The first time I realised this for myself was when I was experiencing a painful breakup with someone whom I still loved.
I heard a lot of clichés during that time. People didn’t know how to help, and they certainly had no idea what to say.
If you’ve ever transitioned through that awful, endless void of a space that can be the trauma of a break up, you will know exactly what I’m talking about. Maybe you know exactly what I’m talking about anyway, even if it was a different experience that dumped you there.
The pain of this loss, and the grief I felt, struck me hard and deep. I suddenly understood what it meant when people referred to it as something akin to an open wound. I was generating a sadness that penetrated everything that I did; my actions, my words, my perspective, my whole being were coloured with it. I was overflowing with the emotion so much that it leaked out of me. I could feel it happening, yet I couldn’t seem to stop it. Containing it was exhausting, too much for me to bear at times.
It became my new existence. Nothing had prepared me for it, and it seemed that nothing could change it. Not even my family, who are so connected with each other, could reach me.

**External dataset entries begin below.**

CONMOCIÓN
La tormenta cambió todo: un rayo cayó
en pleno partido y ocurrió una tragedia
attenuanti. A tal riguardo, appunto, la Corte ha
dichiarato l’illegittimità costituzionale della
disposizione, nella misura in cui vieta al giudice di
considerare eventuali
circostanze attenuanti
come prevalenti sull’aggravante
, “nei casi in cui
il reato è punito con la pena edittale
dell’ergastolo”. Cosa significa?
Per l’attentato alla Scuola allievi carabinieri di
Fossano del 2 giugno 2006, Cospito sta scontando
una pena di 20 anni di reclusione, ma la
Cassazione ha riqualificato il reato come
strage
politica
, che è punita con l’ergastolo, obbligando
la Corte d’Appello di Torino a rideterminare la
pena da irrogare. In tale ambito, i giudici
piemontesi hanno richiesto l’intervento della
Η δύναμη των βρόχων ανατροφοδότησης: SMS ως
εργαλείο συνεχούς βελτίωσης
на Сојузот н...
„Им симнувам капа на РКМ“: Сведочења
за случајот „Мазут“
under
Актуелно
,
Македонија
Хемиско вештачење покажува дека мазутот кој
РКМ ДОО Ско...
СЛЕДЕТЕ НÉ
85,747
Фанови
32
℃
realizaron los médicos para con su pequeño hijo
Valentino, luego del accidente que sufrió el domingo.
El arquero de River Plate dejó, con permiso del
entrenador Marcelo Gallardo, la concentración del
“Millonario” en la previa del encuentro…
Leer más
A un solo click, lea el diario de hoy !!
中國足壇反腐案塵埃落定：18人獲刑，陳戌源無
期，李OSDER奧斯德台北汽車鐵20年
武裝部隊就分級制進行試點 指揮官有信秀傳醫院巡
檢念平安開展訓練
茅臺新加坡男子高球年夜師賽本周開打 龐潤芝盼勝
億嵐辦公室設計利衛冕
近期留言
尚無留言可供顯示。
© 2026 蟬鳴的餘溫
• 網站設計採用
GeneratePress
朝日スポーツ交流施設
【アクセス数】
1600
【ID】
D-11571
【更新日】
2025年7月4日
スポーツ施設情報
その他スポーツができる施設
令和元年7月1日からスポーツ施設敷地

As excruciating as it must have been for them, to standby and watch and wait for me to come out the other side, watch and wait was all they could do. They kept and eye on me and sustained my body while my heart and soul were elsewhere.
Gradually, I processed what I needed to and slowly I stopped drowning. The errant emotions were not so errant, and time was doing its thing, faithfully creating distance between my private tragedy and me.
I became aware that I was mentally and emotionally worn-out. I was well beyond exhaustion and I had become someone I just did not want to be.
I wanted to be someone who was determined, worked hard, embodied her own happiness, was fulfilled and sustained on her own, and who was not going to let the actions of others determine how her life turned out.
And I realised something: I had never been confronted with this before. I had never made an actual decision about how I wanted my life to turn out, and take decisive action to change it.
I had dreams and aspirations as everyone does, but never before had I slammed on the brakes and gotten out of the car as it hurtled down the main road of my life.
It was evening and I had been visiting at my parents place. I remember telling my mum I had had enough, and I was taking a different approach. I remember talking honestly and freely and optimistically about the future. I can also remember an incredible feeling of peace, clarity and insight that had come just from that moment alone. And there were to be many more like it before that experience was finished with me.
Let adversity make you better.
Be brave: open yourself up to the experience and let it move through you.
Allow yourself to feel EVERYTHING, no matter how confronting or intimidating this may be.
Let it challenge you, break down your walls, and let it expose your insecurities and your deepest desires.
Let it create in you a wealth of self-reliance, let it restore your intentions, and set you on a new path.
Let it teach you. Let it inspire you to seize your life with two hands and learning (or re-learning) what it means to be in charge of it. Adversity will offer you the greatest opportunities to grow into a person who is strong, capable and wiser than the person you were before.
Look for these opportunities, and know that they can help you discover more of yourself than you ever knew was there.
Be open to how it can change you.
And when you emerge out the other side, you will know you have done more than just survived. You will be filled with renewed potential, thankful for the days that are behind you, and re-energised for all the days that lie ahead.